Give back only the line containing "Extract the structured data from this map image" and every line after it through the end of the data below, transcribed exactly.

Start of Extracted material

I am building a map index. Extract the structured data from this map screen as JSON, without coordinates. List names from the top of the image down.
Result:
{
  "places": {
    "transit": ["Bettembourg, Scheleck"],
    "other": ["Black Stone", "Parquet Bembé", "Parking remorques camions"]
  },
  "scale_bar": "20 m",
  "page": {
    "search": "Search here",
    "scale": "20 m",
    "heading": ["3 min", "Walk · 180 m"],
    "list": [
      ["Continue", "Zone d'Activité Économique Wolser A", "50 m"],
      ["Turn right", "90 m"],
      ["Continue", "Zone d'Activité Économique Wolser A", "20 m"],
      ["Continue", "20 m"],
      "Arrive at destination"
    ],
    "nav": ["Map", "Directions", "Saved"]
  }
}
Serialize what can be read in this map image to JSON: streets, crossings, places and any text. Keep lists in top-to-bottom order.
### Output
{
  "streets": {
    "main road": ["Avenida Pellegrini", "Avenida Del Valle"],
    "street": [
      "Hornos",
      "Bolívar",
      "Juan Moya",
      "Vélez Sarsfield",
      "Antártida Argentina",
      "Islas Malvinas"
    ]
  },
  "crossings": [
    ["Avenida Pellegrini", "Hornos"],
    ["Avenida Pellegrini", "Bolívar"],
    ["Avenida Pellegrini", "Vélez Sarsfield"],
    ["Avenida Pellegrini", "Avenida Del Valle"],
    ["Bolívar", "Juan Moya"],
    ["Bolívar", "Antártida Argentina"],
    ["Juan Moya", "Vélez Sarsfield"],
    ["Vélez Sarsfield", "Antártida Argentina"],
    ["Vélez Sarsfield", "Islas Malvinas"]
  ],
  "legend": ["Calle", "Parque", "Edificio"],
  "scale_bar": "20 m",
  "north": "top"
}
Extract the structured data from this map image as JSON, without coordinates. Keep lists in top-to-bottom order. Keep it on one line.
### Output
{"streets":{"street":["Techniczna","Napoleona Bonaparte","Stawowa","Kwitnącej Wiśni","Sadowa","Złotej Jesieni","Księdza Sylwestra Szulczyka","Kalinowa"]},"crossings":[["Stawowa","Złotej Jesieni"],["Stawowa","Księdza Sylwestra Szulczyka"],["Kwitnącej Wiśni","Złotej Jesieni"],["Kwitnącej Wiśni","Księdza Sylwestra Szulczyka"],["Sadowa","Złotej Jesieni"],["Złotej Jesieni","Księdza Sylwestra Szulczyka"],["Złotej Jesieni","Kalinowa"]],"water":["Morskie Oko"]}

End of Extracted material

◆ **Output below**:
Extract the structured data from this map image as JSON, without coordinates. Keep lists in top-to-bottom order. Keep it on one line.
### Output
{"streets":{"street":["Techniczna","Napoleona Bonaparte","Stawowa","Kwitnącej Wiśni","Sadowa","Złotej Jesieni","Księdza Sylwestra Szulczyka","Kalinowa"]},"crossings":[["Stawowa","Złotej Jesieni"],["Stawowa","Księdza Sylwestra Szulczyka"],["Kwitnącej Wiśni","Złotej Jesieni"],["Kwitnącej Wiśni","Księdza Sylwestra Szulczyka"],["Sadowa","Złotej Jesieni"],["Złotej Jesieni","Księdza Sylwestra Szulczyka"],["Złotej Jesieni","Kalinowa"]],"water":["Morskie Oko"]}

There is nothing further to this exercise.